Стронг завтракал, как и вчера, сэндвичами с яйцами, сыром и ветчиной. Допив кофе, он покурил на ветке под утренним солнцем, снял палатку и убрал ее вместе с костром в контейнер, который затем переместил как можно ниже. Подумал и зашагал вперед по ветви, совершенно забыв о страхе высоты. Чем дальше, тем сильнее она гнулась и качалась под ногами, но он упрямо шел, пока не увидел обломанный сук, на котором сидел ночью. Листья здесь уже начали вянуть. Стронг нисколько не удивился. Теперь он знал, что все было взаправду, просто хотел еще раз убедиться в этом при свете дня. Фантазия стала непреложным фактом.
Что ж, если так надо, пускай, но он сделает это своими собственными руками.
Да.
Он вернулся к обрезанному стволу и стал ждать, пока прилетит тягач.
Раз ничего не поделаешь, пускай. Дриада сказала, что умрет вместе с деревом, и она не лгала… но откуда ей знать наверняка? Просто она так думает. Когда умрет дерево, он спасет ее, не даст ей умереть! Они улетят вместе…
– Она не умрет! – сказал он громко.
Солнечный диск Гэндзи поднялся еще невысоко и просвечивал снизу зеленым сквозь остаток кроны. Стронгу нравился такой свет, нравились и голоса птиц в листве, начинало нравиться и само дерево, но мысли эти были неуместными и ненужными. Отогнав их, он стал думать о дриаде… Тоже не годится, даже еще хуже, ведь Большое дерево – ее дом.
Когда Синее Небо спустил большие клещи, Стронг расположил их захваты по сторонам ветви. Трос натянулся, длинные мощные зубья глубоко вошли в кору и древесину. Стронг отступил назад к стволу и сделал первый надрез. Рабочий день начался.
Ветвь пришлось убирать в три приема, а скоро надо будет делить уже на четыре части. В небе появился «мотылек», но Стронг не поднял головы, замечая краем глаза лишь стайки птиц-хохотушек, улетающих за кормом в поля.
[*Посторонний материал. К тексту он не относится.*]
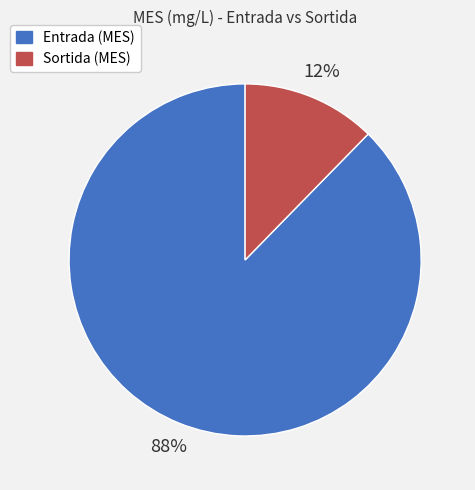

What is the largest slice in the pie chart?

Entrada (MES)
– Доброе утро! – прозвучал в ухе голос Мэтти, следом – отклики Пика и индейца. – Осторожнее, Том, – продолжала она, – дальше пошел настоящий лес.
– Ладно, – буркнул он.
– Конец связи.
Мэтьюз положила рацию обратно на стол. В столовой было пусто, в голове все еще крутился сон, в который вмешался Синее Небо. Обычно сны, как назло, наваливались после того, как она отключала будильник, проворочавшись с тяжелыми мыслями, на рассвете. Сегодня все было иначе, и рассвет она проспала, а снилось ей, что она и есть Большое дерево. Сначала казалось, просто стоит посреди бескрайнего поля темно-золотой пшеницы, но потом поняла, что смотрит одновременно во все стороны, и смотрит без глаз. Когда же в тусклом сумраке рассвета стали различаться крошечные квадратики домов вокруг, стало ясно: это деревня, а огромное дерево посередине – она сама. Причем дерево совершенно нетронутое, каким оно было до того, как Том спустился на него со своим жутким резаком, – гордо возвышающееся над золотистой равниной, но странно печальное.